16-20.11.2011
Mediations of Sensation: Threshold/Saturation
rev. I: Displace
Displace is a performative environment which intermingles multiple sensory phenomena in order to heighten and transform our habitual modes of perception. Over a 22 minute period, groups of 6 visitors progress through a sequence of sensory-based environments. At first, these environments intermingle gustatory and haptic stimuli but gradually other sensations are introduced. The installation culminates by placing the visitors inside an intense, almost hallucinatory space in which flickering color, sound and tactile vibrations merge to the point of saturation.
Displace is one of series of experiments conducted within the context of a larger research project entitled “Mediations of Sensation” developed by Chris Salter, TeZ and anthropologist David Howes. The aim of “Mediations” is to create a space between art and anthropology where contemporary art practice can be informed by advanced research in sensory anthropology, and vice versa. Sensory anthropology is dedicated to charting the varieties of sensory experience across cultures. Howes and his team have documented a wide array of ways in which the senses are distinguished, valued, mixed and deployed in different cultures. Displace derives part of its inspiration from this archive.
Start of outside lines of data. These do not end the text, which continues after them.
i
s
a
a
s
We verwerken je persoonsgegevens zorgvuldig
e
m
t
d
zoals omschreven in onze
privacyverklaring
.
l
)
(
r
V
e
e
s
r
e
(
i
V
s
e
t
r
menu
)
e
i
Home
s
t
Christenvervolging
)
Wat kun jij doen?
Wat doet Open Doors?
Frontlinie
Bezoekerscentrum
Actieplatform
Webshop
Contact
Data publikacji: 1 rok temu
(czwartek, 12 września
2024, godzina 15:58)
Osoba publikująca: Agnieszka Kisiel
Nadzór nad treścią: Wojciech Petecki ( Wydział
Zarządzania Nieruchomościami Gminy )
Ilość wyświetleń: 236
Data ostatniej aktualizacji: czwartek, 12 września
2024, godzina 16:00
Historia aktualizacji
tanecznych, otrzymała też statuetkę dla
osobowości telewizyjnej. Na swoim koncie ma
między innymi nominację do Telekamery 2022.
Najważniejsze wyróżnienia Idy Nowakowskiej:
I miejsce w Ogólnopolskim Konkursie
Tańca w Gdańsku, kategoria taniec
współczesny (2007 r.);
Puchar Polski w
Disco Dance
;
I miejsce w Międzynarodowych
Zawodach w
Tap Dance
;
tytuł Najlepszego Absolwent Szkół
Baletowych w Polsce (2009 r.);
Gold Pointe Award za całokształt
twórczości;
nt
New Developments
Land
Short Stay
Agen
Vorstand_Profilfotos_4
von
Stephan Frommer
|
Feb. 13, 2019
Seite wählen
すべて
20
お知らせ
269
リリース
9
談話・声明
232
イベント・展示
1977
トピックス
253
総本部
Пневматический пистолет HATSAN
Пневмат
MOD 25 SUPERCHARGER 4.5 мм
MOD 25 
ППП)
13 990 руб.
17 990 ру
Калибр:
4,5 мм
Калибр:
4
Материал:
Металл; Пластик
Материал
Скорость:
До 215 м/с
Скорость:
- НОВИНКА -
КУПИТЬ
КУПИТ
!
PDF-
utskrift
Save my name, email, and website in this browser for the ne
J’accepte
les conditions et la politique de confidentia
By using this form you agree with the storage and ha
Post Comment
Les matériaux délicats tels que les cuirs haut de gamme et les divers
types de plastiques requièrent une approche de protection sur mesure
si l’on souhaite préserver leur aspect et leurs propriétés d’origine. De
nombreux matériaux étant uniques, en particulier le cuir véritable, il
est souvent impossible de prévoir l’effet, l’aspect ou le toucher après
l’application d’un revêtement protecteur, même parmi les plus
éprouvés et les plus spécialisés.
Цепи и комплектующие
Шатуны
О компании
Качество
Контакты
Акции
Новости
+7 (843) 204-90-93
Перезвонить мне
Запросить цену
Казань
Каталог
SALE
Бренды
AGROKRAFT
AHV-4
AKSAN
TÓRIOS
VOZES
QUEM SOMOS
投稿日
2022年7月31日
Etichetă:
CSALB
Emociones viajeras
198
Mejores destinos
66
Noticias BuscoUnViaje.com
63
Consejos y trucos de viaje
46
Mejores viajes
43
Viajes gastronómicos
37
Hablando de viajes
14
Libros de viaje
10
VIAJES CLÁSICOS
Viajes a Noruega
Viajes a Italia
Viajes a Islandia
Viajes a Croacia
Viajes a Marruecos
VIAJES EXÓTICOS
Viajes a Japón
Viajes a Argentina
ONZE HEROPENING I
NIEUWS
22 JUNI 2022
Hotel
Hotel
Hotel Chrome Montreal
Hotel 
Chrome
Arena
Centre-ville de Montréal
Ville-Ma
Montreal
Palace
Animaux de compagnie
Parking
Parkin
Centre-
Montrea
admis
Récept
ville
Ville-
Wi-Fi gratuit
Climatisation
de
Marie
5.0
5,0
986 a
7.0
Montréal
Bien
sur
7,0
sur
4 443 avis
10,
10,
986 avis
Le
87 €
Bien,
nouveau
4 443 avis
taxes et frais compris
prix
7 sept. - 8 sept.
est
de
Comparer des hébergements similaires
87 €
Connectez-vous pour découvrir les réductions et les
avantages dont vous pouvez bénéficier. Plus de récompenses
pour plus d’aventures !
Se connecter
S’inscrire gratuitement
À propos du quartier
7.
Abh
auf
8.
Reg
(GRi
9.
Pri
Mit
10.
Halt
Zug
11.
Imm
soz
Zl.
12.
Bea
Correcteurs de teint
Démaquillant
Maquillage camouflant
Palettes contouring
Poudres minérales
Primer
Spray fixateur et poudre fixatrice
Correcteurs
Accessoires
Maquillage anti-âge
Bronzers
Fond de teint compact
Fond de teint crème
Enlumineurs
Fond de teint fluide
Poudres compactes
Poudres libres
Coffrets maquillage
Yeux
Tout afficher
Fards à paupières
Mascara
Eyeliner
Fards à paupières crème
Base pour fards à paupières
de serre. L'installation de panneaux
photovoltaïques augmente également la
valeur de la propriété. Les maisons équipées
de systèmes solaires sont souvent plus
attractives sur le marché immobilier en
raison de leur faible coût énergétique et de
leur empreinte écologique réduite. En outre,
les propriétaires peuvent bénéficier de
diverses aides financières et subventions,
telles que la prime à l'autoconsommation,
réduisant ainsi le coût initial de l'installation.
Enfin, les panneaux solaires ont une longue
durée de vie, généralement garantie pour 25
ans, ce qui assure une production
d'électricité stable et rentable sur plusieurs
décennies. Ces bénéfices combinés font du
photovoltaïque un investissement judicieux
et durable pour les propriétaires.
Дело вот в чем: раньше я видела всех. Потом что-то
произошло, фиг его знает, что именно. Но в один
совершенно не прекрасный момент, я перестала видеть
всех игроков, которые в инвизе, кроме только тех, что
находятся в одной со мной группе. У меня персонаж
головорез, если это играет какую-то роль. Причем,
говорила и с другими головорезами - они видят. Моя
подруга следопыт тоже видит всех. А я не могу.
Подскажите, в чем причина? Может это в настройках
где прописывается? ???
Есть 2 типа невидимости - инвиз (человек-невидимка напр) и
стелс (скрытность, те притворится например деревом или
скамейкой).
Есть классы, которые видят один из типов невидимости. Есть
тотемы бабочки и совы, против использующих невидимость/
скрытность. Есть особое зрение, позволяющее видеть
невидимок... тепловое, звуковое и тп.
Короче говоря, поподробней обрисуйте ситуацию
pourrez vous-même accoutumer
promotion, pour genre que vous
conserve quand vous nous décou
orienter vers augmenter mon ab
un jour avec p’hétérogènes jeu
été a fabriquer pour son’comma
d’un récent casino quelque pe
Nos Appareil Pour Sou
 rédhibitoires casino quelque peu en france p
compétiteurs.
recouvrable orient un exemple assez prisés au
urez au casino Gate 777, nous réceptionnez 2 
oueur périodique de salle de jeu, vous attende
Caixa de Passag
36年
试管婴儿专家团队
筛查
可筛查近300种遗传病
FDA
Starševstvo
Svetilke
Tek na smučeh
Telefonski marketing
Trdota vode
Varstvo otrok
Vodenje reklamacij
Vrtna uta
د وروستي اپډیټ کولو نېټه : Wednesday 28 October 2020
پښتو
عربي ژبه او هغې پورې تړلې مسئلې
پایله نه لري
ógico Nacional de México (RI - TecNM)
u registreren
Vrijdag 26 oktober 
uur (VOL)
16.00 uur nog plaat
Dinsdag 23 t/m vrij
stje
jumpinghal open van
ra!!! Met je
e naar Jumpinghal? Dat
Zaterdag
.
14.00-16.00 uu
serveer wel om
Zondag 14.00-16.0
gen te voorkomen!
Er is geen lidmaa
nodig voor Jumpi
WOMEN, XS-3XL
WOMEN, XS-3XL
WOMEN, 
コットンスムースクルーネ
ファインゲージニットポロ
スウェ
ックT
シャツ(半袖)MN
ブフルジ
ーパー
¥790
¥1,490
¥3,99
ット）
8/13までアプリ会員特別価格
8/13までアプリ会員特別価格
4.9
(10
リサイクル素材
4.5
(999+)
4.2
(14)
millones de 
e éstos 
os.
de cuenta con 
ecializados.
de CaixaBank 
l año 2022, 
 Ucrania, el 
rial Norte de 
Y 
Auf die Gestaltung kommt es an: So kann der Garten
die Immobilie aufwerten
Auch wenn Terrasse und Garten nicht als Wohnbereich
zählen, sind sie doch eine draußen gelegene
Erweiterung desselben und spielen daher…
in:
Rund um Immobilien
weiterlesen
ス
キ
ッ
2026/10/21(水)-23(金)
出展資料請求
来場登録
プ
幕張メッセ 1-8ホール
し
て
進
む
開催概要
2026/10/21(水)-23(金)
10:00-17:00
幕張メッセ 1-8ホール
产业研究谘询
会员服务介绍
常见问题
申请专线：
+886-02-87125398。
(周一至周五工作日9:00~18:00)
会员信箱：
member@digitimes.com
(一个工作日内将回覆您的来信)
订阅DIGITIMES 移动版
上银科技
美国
It mirrors the anthropological experience by offering a sensorially compelling, technologically augmented environment designed to open a crack in the conventional Western sensorium and transport the experiencer into a parallel sensory world.
In addition to the artistic outcomes of the project (of which Displace is the first), “Mediations” involves panel discussions and specific ethnographic research with the public in order to understand participant experiences, and evaluate the potential of performative environments of this kind to communicate anthropological knowledge in ways that are both more encompassing and immediate than the standard ethnographic monograph or film.